An online petition to save an Indian-origin Malaysian from gallows next week has gathered nearly 40,000 signatures with human rights activists urging the government to halt the execution, saying the man is intellectually disabled. Nagaenthran K Dharmalingam, who is on death row at Singapore's Changi Prison, was convicted in 2010 for drug trafficking.
Singapore's Ministry of Home Affairs (MHA) on Wednesday said that the High Court and the Court of Appeal held that Nagaenthran's mental responsibility for his offence was not substantially impaired. He was found to have clearly understood that what he did was a crime and took the "calculated risk" to pay off his debt.
This was the finding by the High Court while sentencing the convict to death in 2010 for importing drugs into Singapore and it was upheld by the Court of Appeal, which "flatly rejected his account of being coerced under duress", TODAY newspaper quoted the MHA as saying. The MHA also said it is helping Nagaenthran's family with travel arrangements from Malaysia to Singapore and that his visitors will be granted extended face-to-face visits daily, according to the Singapore tabloid.
Nagaenthran was convicted and given the death penalty in November 2010 for importing 42.72 grams of heroin a year before. "His petition to the President for clemency was unsuccessful," the MHA said. An online report, cited by media outlets, said Nagaenthran would be hanged on November 10.
The petition to President Halimah Yacob to pardon Nagaenthran was started on October 29. It seeks 50,000 signatures in support of the clemency plea to the president. It has gathered 39,962 signatures as of Thursday. The petition states that the convict should be pardoned because he had testified that he was "coerced" into drug trafficking by a man who had threatened to kill his girlfriend. It also states that Nagaenthran has an intellectual disability and a low IQ, impaired executive functioning and attention deficit hyperactivity disorder.
"Given that Nagaenthran is intellectually disabled, committed a non-violent crime and was allegedly coerced by assaults and threats, we sincerely appeal for President Halimah Yacob to uphold Singapore's commitment to the UNCRPD (United Nations Convention on the Rights of Persons with Disabilities) by pardoning Nagaenthran's death sentence," media reports said, citing the petition. Nagaenthran had first appealed to be resentenced under amendments to the Misuse of Drugs Act that were passed in 2012.
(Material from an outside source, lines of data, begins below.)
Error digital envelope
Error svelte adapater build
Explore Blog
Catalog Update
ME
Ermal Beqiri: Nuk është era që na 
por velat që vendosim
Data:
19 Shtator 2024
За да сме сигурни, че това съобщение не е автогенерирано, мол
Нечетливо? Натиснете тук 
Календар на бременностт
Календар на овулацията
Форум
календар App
The amendments allow a court to sentence a drug offender to life imprisonment instead of death if he is merely a courier on the condition that the public prosecutor issues the offender a certificate of substantive assistance for helping the Central Narcotics Bureau disrupt drug-trafficking activities. Nagaenthran then lodged a second appeal for a judicial review into the public prosecutor's decision not to issue him a certificate of substantive assistance.
The High Court dismissed both applications and in 2019, the Court of Appeal dismissed both of Nageanthran's appeals against the High Court's decision.